This activity gives young people the opportunity to reflect on how people ‘escalate’ during conflicts and to create a list of personal de-escalation methods
What to do
Firstly, invite the participants to sit in pairs and decide between them who will start. Each pair should be given a pile of at least 10 cards. Ask the first person to think individually about an action of another person that would make them angry. Then, they have 60 seconds to draw a fictional person doing this action towards an invisible other person (who should not be drawn yet). They should draw it on one card and lay it face-up on the ground or table so their partner can see it. The second person in the pair should not speak whilst the first is drawing.
Next, the second participant should think about how they themselves would realistically react to the action shown on the first card. They should pick up a new card and draw a second person who is reacting to the action of the first. They also have just 60 seconds to draw and put the card next to the first.
Continuing the same process, the first participant then draws a new reaction to the other’s reaction and puts this card on top of their first one (still only taking 60 seconds to draw). This reaction should be a bit stronger than the first reaction. This process is again repeated and the other draws once again. After ten rounds of drawing, stop the game. Ask the pairs to have a look at their chain reactions; they can spread out the piles of cards one after the other in a chain to see the full story of how the actions and reactions progressed.
Ask the pairs to decide together where the turning point in their chain is; where things escalated. Escalation means an increase in the intensity or seriousness of something. Comparing the very first card with the very last reaction they can also consider whether or not the last reaction would be a fair reaction to the first action.
Discussion Questions
Come back together and let the pairs explain what happens in their chain reaction stories.
Ask the group:
- How did you like the activity?
- Was it easy or difficult to come up with reactions to what the other person drew?
- Do you think what you have drawn is realistic?
- Have you ever encountered or experienced such a chain of reactions before?
- What influenced how you and the other person reacted? How did the situation end?
- Were all the reactions in the chains negative ones? Were there any reactions that you found surprising? Why?
- Can all the chains be considered conflicts? At what stage did a chain of reactions turn into a conflict?
- Did any of the chains of reactions which stayed negative turn violent? How quickly?
- How do you feel in such negative chain reactions?
- When you get very angry, how can you try to calm yourself down, to ‘de-escalate yourself’?
Take it Further
After collecting some ideas from the discussion questions, give everyone a copy of the piano keyboard. Ask participants to think about how they personally like to relax and get rid of strong negative emotions. They should write one way of doing so in every white key on the piano.
When everyone has filled their keyboard, ask them to put them on a wall so that they create one long keyboard all together. Give some time to read what others have written on the piano.
Debriefing 2
• What is your favourite way of calming yourself down?
• How can this help you when you have a conflict with someone else?
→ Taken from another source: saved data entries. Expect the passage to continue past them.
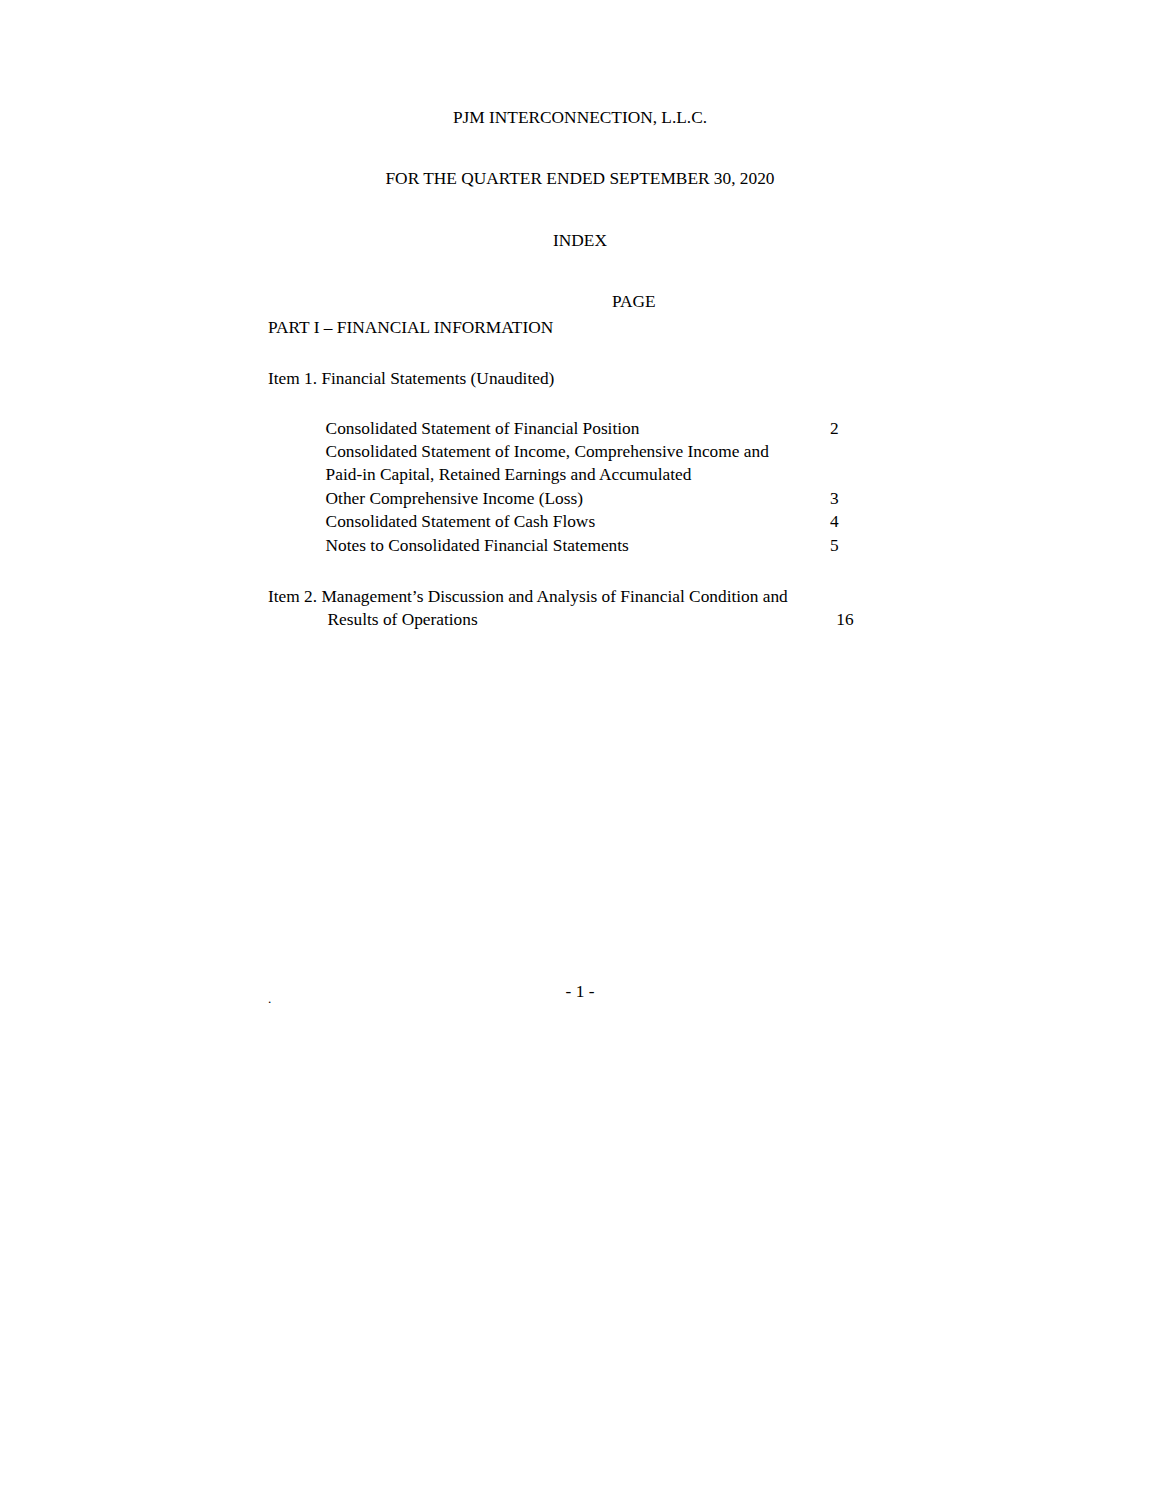PJM INTERCONNECTION, L.L.C.
FOR THE QUARTER ENDED SEPTEMBER 30, 2020
INDEX
PAGE
PART I – FINANCIAL INFORMATION
Item 1. Financial Statements (Unaudited)
| Consolidated Statement of Financial Position | 2 |
| Consolidated Statement of Income, Comprehensive Income and | |
| Paid-in Capital, Retained Earnings and Accumulated | |
| Other Comprehensive Income (Loss) | 3 |
| Consolidated Statement of Cash Flows | 4 |
| Notes to Consolidated Financial Statements | 5 |
Item 2. Management’s Discussion and Analysis of Financial Condition and
Results of Operations 16
.
- 1 -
• How can you deal with the other person after calming down?
• Is there a calming down method that someone else wrote which you think would also be good for you? Which one?
Tips for facilitators
Instead of drawing, you could ask the pairs to simply tell each other the reactions and write them down in keywords.
If the participants are struggling to come up with an initial situation that would make them angry, ask them to think of specific examples that have happened to them in the past or you can give some examples to guide them, for example:
• Someone is using a toy which you want to use.
• Someone has borrowed something without asking.
• Someone walks into you without saying sorry.
• Someone breaks one of your possessions.
• Someone says something horrible about a member of your family.
• You get told off for something you didn’t do.
For older groups, you could explain the staircase model of escalation described in the introduction on page 11 and see if their chain reactions fit the model.